A few months ago, I read a horror novel titled, “The Conqueror Worms” by Brian Keane. It tells the story of a world overrun by massive, worm-like creatures that are brought to the earth’s surface after a never ending deluge of rain. The book was the first of a series, which Keane titled the Earthworm Gods. Part creature feature, part H.P Lovecraft-style cosmic horror, the book was a fun bit of fiction that warned of the creeping horror always beneath our feet.
The 1983 game Worm Whomper, designed by Tom Loughry for Activision, and released on the Intellivision platform, provided a similar (if slightly less dramatic) lesson. In the game, you controlled a foolish farmer named Pinkerton Felton, who decided to visit the local fair instead of spraying his crops with pesticide. As a result, he must confront hordes of invading pests, ranging from worms, snakes, and snails to slugs and moths.

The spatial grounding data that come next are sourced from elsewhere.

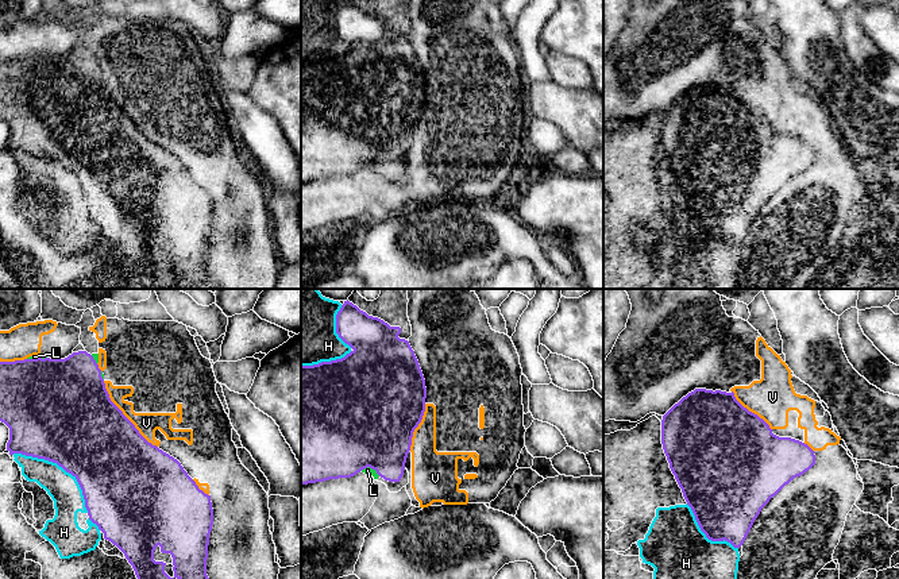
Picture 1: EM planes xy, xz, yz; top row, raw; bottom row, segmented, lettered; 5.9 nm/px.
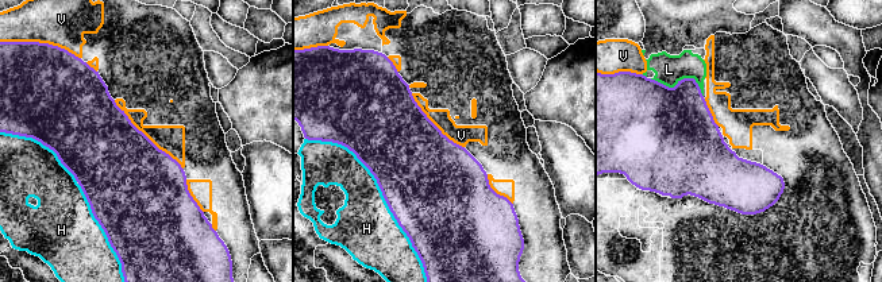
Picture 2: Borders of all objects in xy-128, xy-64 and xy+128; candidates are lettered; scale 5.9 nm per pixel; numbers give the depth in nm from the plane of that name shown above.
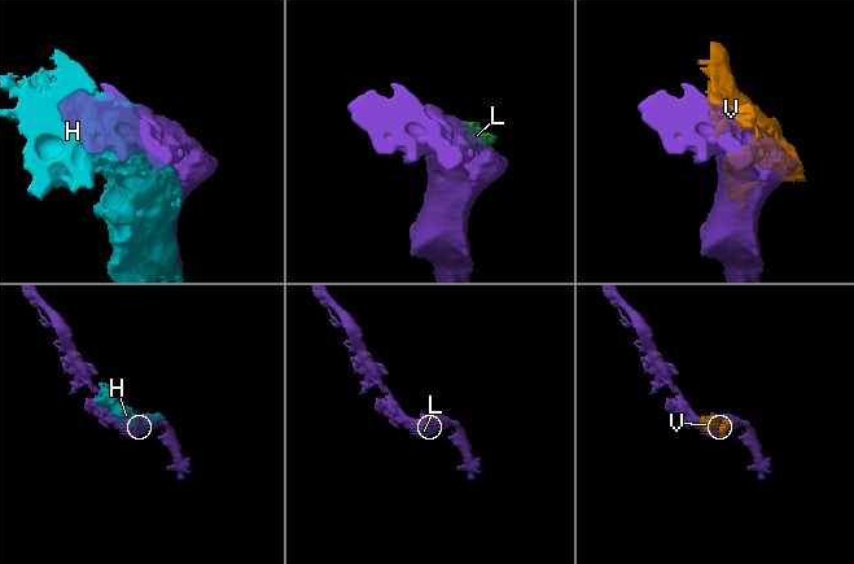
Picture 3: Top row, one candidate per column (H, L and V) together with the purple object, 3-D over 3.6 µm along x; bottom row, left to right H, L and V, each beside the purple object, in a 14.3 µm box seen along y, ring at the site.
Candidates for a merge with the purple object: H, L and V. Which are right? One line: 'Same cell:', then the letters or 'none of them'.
Same cell: none of them

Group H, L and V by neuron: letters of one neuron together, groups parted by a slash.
H / L V

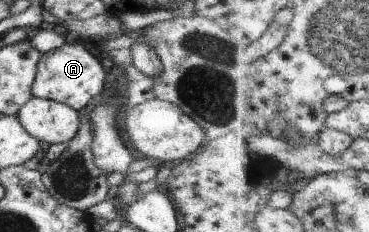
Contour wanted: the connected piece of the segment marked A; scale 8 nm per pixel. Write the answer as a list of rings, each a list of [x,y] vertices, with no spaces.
[[[62,43],[58,48],[41,53],[31,84],[31,96],[65,104],[75,111],[102,92],[106,74],[100,62],[82,45]]]

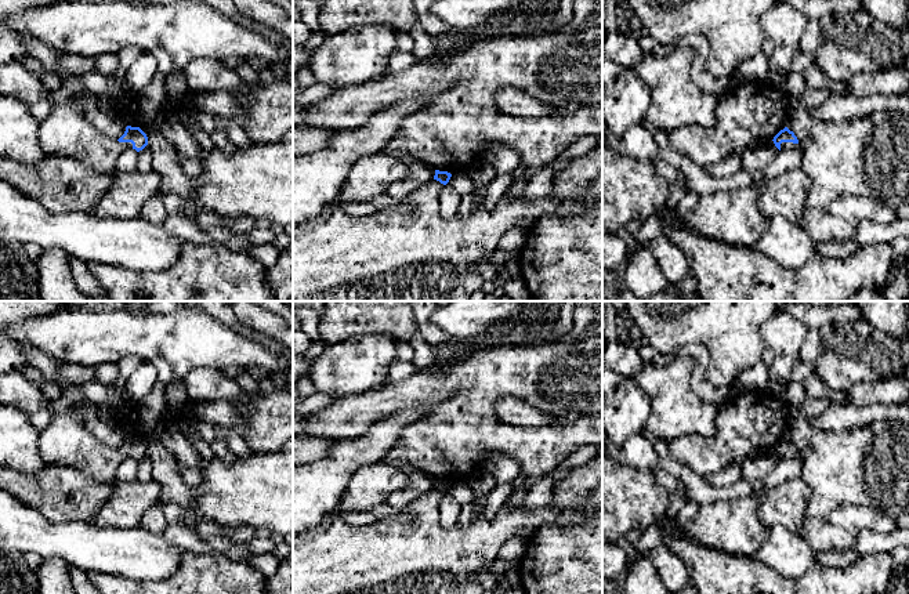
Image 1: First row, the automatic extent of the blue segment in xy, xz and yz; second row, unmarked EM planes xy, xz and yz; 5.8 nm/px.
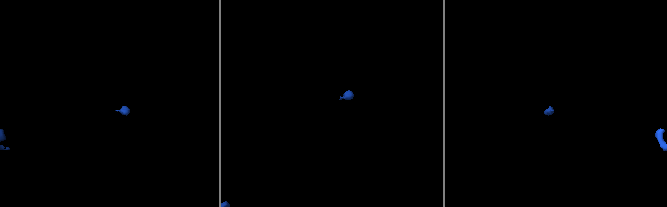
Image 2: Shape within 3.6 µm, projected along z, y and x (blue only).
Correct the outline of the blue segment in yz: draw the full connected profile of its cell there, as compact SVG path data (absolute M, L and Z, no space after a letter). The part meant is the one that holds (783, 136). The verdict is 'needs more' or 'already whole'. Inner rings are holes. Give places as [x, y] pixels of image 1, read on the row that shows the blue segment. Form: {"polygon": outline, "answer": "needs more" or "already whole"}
{"polygon": "M787 127L781 130L775 137L774 137L774 144L775 146L781 149L793 149L798 144L797 137L794 135L793 131L790 131Z", "answer": "needs more"}

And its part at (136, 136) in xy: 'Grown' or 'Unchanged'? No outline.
Grown

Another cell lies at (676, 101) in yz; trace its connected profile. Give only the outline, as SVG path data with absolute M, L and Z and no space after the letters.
M689 47L667 55L642 54L633 69L651 90L644 122L667 133L684 126L714 126L718 97L703 93L692 80L695 58Z

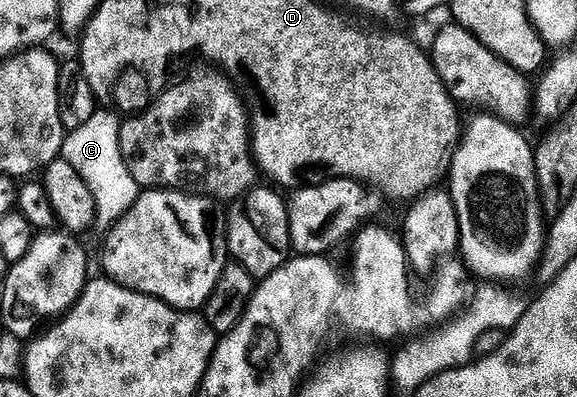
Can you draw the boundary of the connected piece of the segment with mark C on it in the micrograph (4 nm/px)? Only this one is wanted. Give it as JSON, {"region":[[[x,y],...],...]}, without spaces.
{"region":[[[97,110],[93,114],[93,118],[89,118],[89,122],[85,122],[85,126],[66,133],[63,138],[63,151],[61,153],[62,159],[67,160],[69,166],[73,166],[73,170],[77,170],[77,174],[81,174],[81,178],[85,178],[89,190],[93,190],[97,224],[100,229],[103,227],[103,230],[109,230],[135,205],[141,191],[139,183],[129,174],[129,170],[125,166],[125,158],[121,158],[121,142],[119,141],[121,120],[114,111],[111,112]]]}

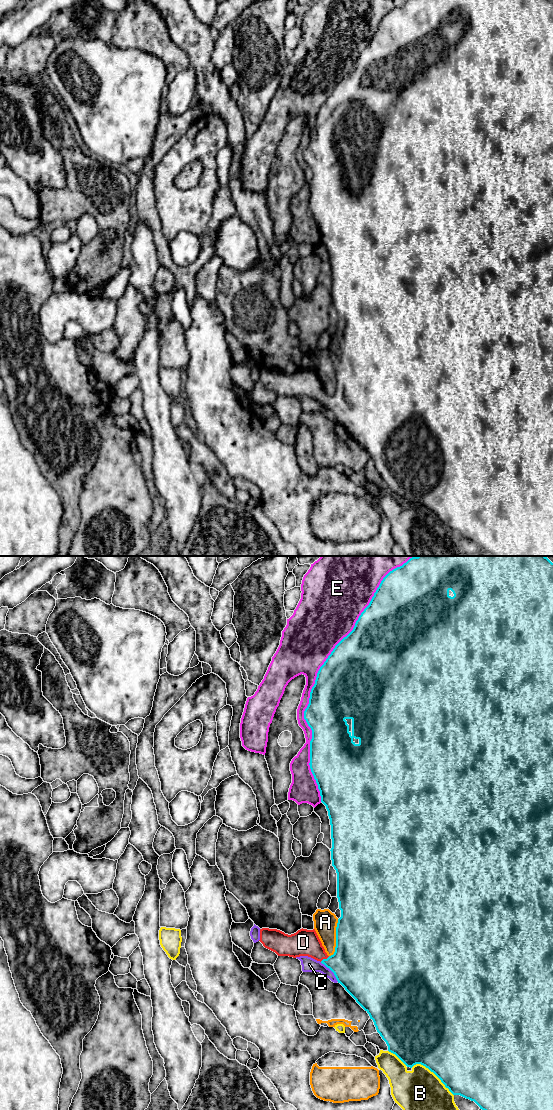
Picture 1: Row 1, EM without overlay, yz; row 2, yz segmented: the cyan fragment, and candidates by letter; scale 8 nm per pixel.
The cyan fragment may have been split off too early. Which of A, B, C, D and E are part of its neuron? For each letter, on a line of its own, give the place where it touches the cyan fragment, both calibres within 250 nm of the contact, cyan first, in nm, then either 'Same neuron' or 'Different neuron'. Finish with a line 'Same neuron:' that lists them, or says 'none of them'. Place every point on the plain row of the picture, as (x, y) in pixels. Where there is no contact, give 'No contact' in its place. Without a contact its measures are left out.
A: Touches cyan at yz (336, 378). Thickness 500 nm (cyan) against 190 nm. Different neuron
B: Touches cyan at yz (433, 512). Thickness 500 nm (cyan) against 400 nm. Different neuron
C: Touches cyan at yz (331, 410). Thickness 480 nm (cyan) against 120 nm. Different neuron
D: Touches cyan at yz (324, 399). Thickness 380 nm (cyan) against 220 nm. Same neuron
E: Touches cyan at yz (316, 117). Thickness 500 nm (cyan) against 400 nm. Different neuron
Same neuron: D

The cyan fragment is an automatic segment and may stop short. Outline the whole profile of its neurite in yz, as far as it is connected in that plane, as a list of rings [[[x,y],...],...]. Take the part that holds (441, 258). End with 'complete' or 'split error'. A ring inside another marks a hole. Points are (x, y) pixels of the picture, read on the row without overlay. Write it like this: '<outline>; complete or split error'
[[[408,0],[393,9],[381,21],[353,70],[335,86],[320,107],[304,159],[312,170],[310,209],[331,265],[331,300],[337,313],[341,350],[335,392],[327,395],[315,369],[302,368],[288,375],[277,369],[262,368],[259,381],[278,396],[308,396],[324,404],[369,454],[388,491],[407,507],[421,504],[428,508],[453,535],[474,541],[492,556],[553,556],[553,3],[550,0]]]; split error

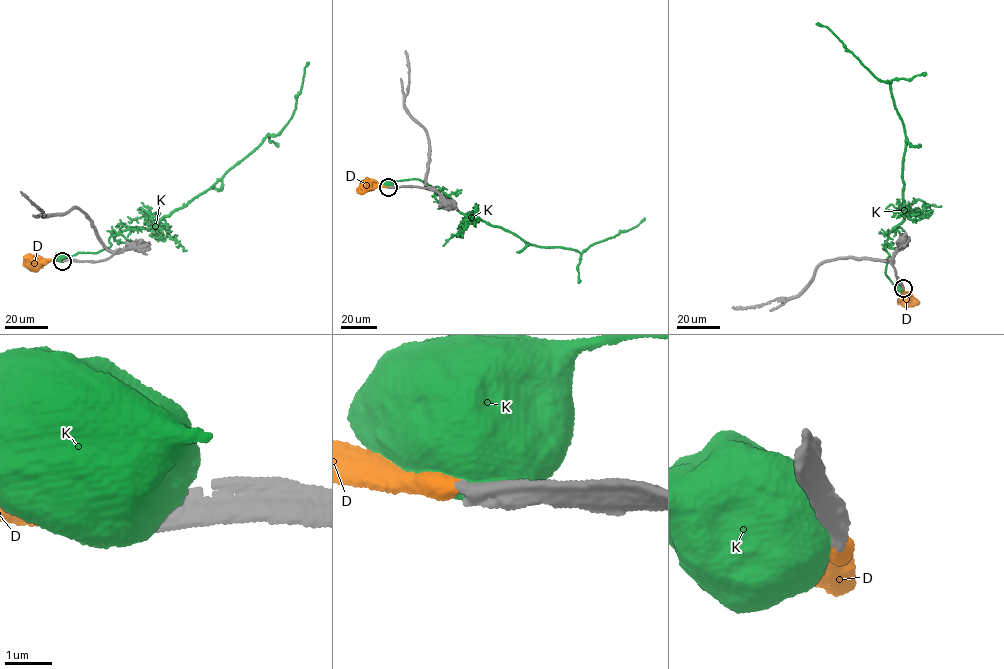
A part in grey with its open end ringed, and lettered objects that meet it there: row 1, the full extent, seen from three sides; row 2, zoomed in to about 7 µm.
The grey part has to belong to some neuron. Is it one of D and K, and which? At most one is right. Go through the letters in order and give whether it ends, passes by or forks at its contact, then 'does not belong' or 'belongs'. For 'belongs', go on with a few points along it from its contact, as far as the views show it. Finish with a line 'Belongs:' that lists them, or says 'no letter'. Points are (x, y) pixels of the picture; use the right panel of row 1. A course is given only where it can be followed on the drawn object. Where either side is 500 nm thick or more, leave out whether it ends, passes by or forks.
D: it ends; belongs; course (903, 288), (907, 302)
K: does not belong
Belongs: D

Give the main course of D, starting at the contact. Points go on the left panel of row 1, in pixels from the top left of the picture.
D: (63, 261), (33, 264)

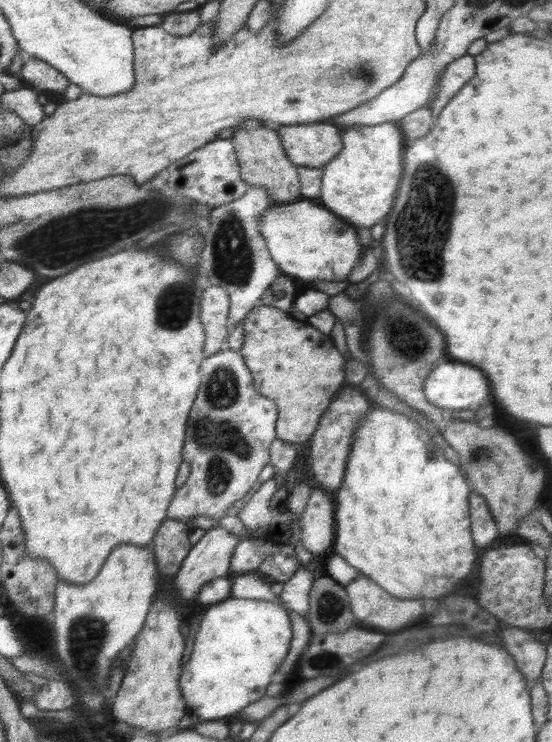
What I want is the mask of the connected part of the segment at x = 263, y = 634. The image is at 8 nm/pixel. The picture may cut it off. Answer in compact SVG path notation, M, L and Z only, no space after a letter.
M230 597L222 602L217 602L216 604L207 607L203 618L200 623L199 632L196 634L194 640L193 651L190 659L183 667L179 678L179 686L181 686L181 693L184 697L187 710L190 714L198 716L203 720L212 719L223 719L235 715L239 710L245 709L250 703L256 702L259 698L265 695L266 688L271 686L271 678L280 664L280 661L288 654L288 649L290 648L290 643L294 632L292 632L292 627L290 626L290 619L288 618L287 611L282 607L282 605L276 604L272 601L271 597L267 600L252 600L252 599L241 599L236 597Z

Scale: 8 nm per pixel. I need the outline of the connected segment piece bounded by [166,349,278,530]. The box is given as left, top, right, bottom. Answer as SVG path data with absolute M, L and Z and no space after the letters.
M220 349L216 354L205 358L200 373L202 388L190 410L182 453L183 460L190 465L190 474L183 482L182 488L176 489L166 511L168 519L176 519L186 530L194 528L193 524L188 523L194 516L211 516L214 522L218 522L222 517L231 514L229 507L248 494L258 481L262 468L269 463L269 448L277 437L277 406L271 398L256 391L252 374L246 369L246 363L239 351Z

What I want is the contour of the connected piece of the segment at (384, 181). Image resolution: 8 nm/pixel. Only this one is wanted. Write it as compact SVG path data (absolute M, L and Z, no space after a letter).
M394 121L372 126L347 126L340 128L340 133L342 152L323 166L317 201L354 227L370 229L390 212L396 200L407 139L398 122Z

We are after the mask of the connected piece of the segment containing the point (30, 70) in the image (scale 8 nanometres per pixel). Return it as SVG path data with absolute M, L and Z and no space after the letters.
M28 57L18 76L32 86L64 94L69 80L58 69L40 59Z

The gameplay was somewhat similar to the game Plants vs. Zombies, except if you failed at this, you simply lost ears of corn and not your brain. In Worm Whomper, you fought the bugs off with a spray gun of pesticides and plough balls that destroyed everything in their path. Your crop sat on the left side of the screen and the invading hordes approached from the right. If any critter besides an inchworm touched your gun it was killed, but it also made your weapon dissolve. You then had to run to your toolshed to acquire a new weapon. Snails had a shell which was resistant to pesticide. They also left behind a trail of slime that helped inchworms gain speed when they slipped over it. Moths laid eggs which transformed into inchworms. If an inchworm touched your corn, it would change colors. A second earthworm would make it whither up and die. Other pests (beside moths, which only laid eggs) attacked and ate your corn on contact.
You progressed to new levels by eliminating every pest. With each new level, more pests invaded the farm. They gained in speed as well as number. The game ended when all of your corn was eaten.
The game’s manual included one page of helpful tips titled, “How to Be A Worm Whomper” which was written by Loughry, and included advice about which creatures to focus on first and when to use specific weapons like the plough ball.
Though a bit simplistic, the game was a fun, frenetic diversion that took a little strategy, and quick fingers (which were sure to get stiff if you played for too long).